- DIRECTIONS
Only the text of the records, copied exactly, is wanted; no pictures.
[INFORMATION SUPPLIED Boundary: Start]
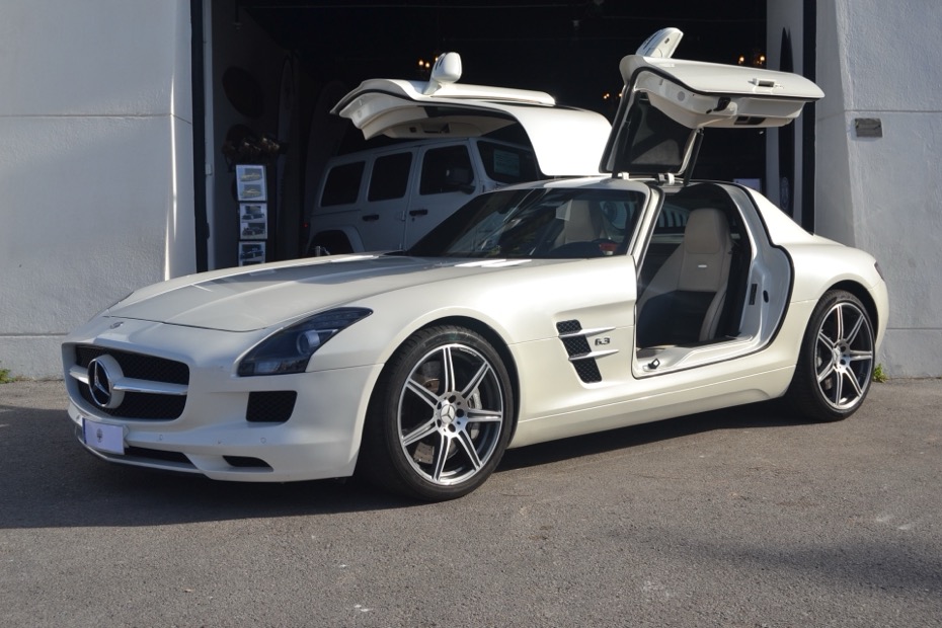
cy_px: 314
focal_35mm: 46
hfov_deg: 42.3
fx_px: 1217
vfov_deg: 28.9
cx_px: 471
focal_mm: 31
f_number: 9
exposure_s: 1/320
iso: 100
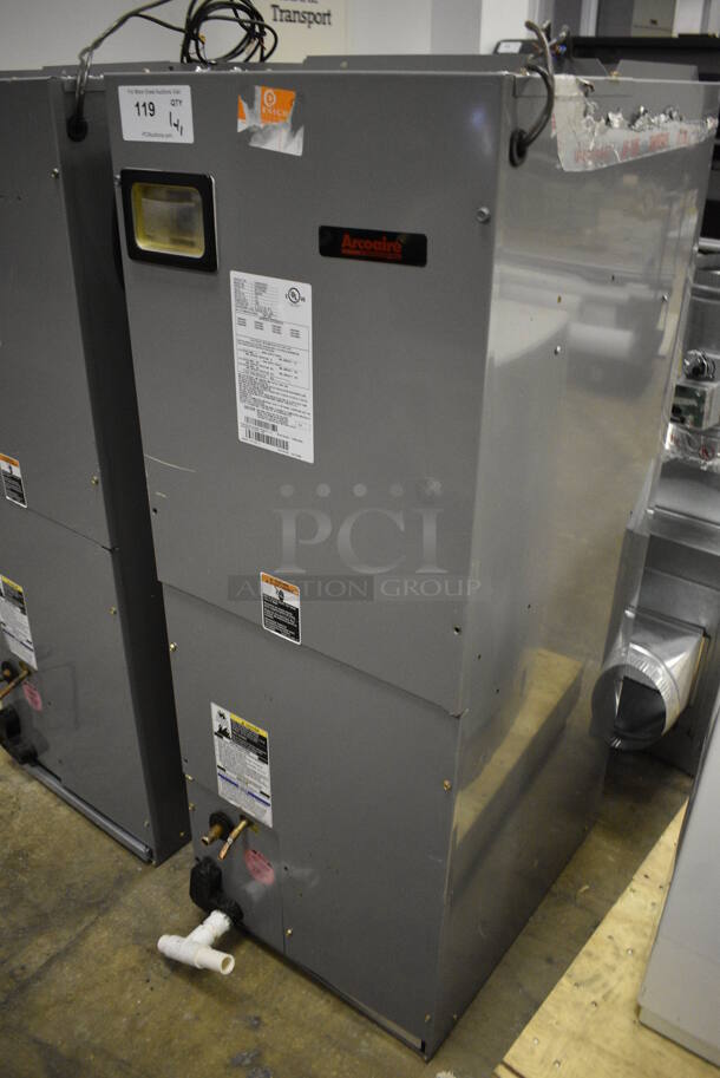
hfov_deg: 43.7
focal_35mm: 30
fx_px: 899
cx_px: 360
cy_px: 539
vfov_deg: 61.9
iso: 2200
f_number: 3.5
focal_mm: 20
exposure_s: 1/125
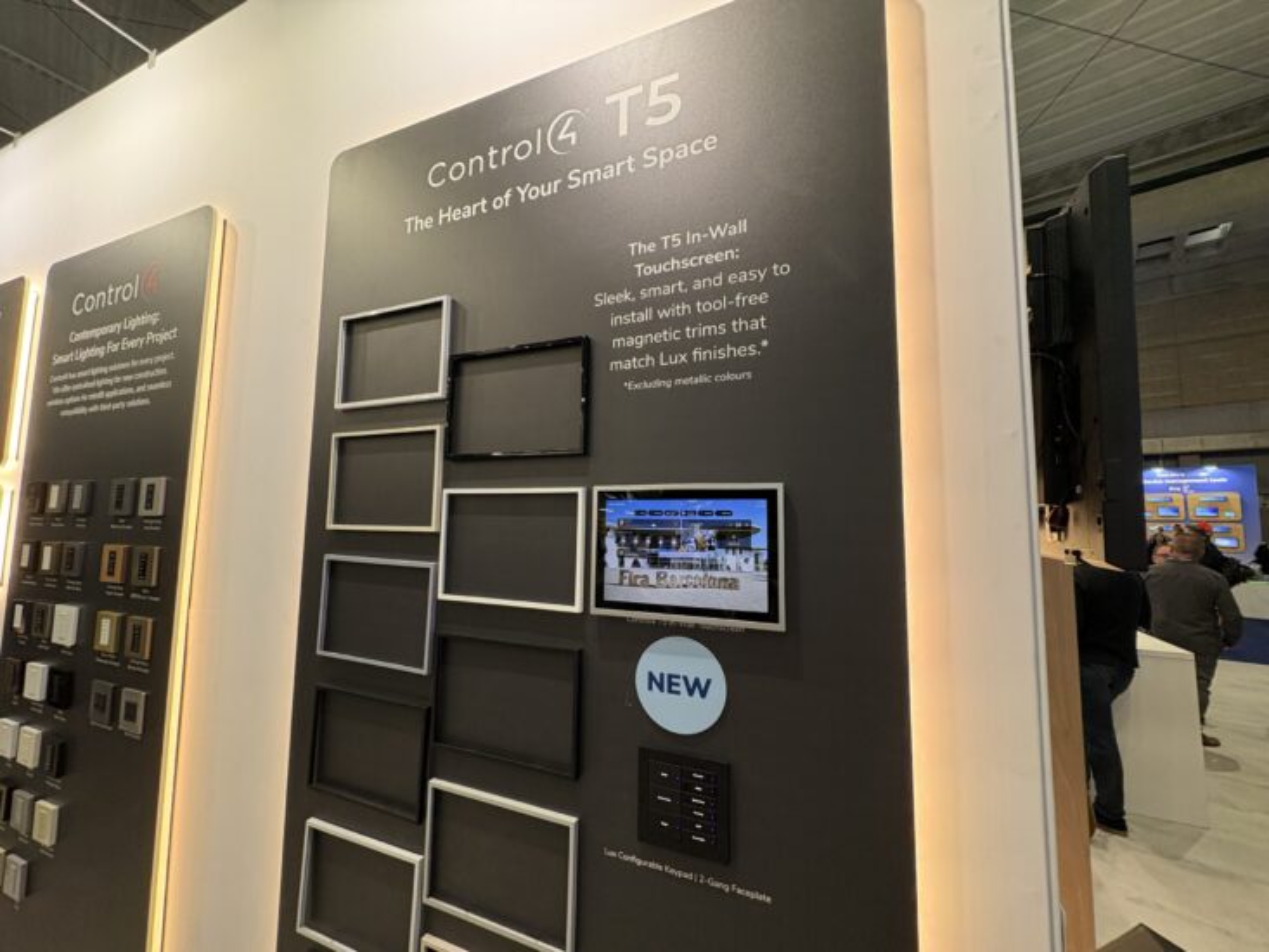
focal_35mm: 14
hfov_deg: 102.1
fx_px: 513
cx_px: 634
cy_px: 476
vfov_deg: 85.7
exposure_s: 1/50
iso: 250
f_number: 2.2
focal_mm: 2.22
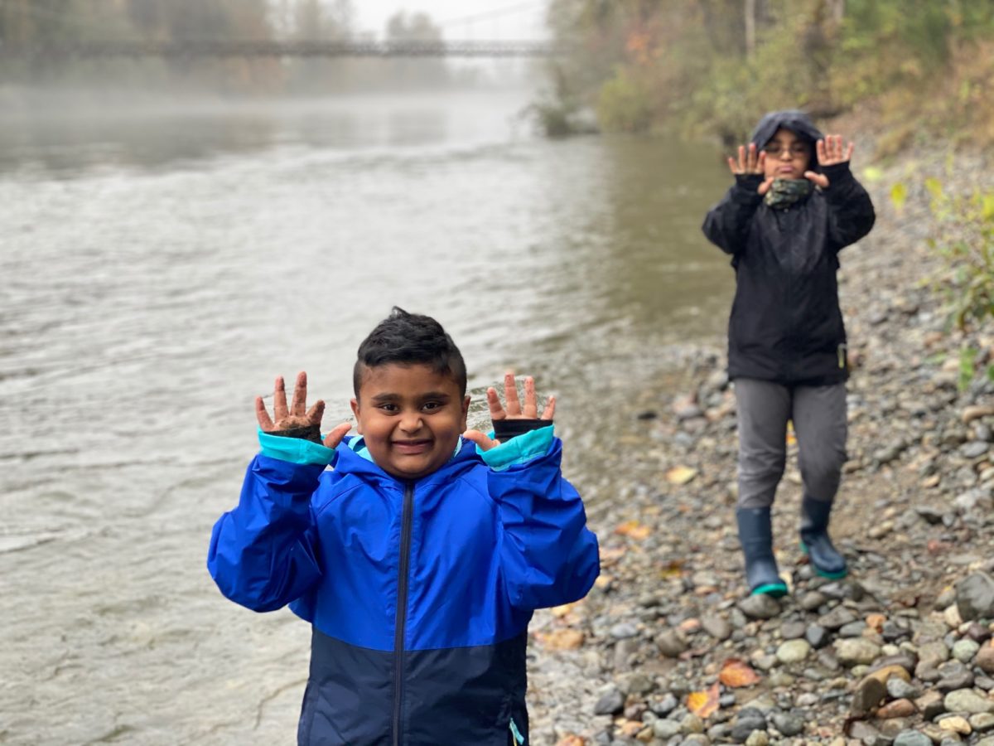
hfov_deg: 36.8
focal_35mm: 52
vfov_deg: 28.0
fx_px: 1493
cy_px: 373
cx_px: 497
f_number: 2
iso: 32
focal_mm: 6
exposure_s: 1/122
[INFORMATION SUPPLIED Boundary: End]
- EXPECTED ANSWER
cy_px: 314
focal_35mm: 46
hfov_deg: 42.3
fx_px: 1217
vfov_deg: 28.9
cx_px: 471
focal_mm: 31
f_number: 9
exposure_s: 1/320
iso: 100
hfov_deg: 43.7
focal_35mm: 30
fx_px: 899
cx_px: 360
cy_px: 539
vfov_deg: 61.9
iso: 2200
f_number: 3.5
focal_mm: 20
exposure_s: 1/125
focal_35mm: 14
hfov_deg: 102.1
fx_px: 513
cx_px: 634
cy_px: 476
vfov_deg: 85.7
exposure_s: 1/50
iso: 250
f_number: 2.2
focal_mm: 2.22
hfov_deg: 36.8
focal_35mm: 52
vfov_deg: 28.0
fx_px: 1493
cy_px: 373
cx_px: 497
f_number: 2
iso: 32
focal_mm: 6
exposure_s: 1/122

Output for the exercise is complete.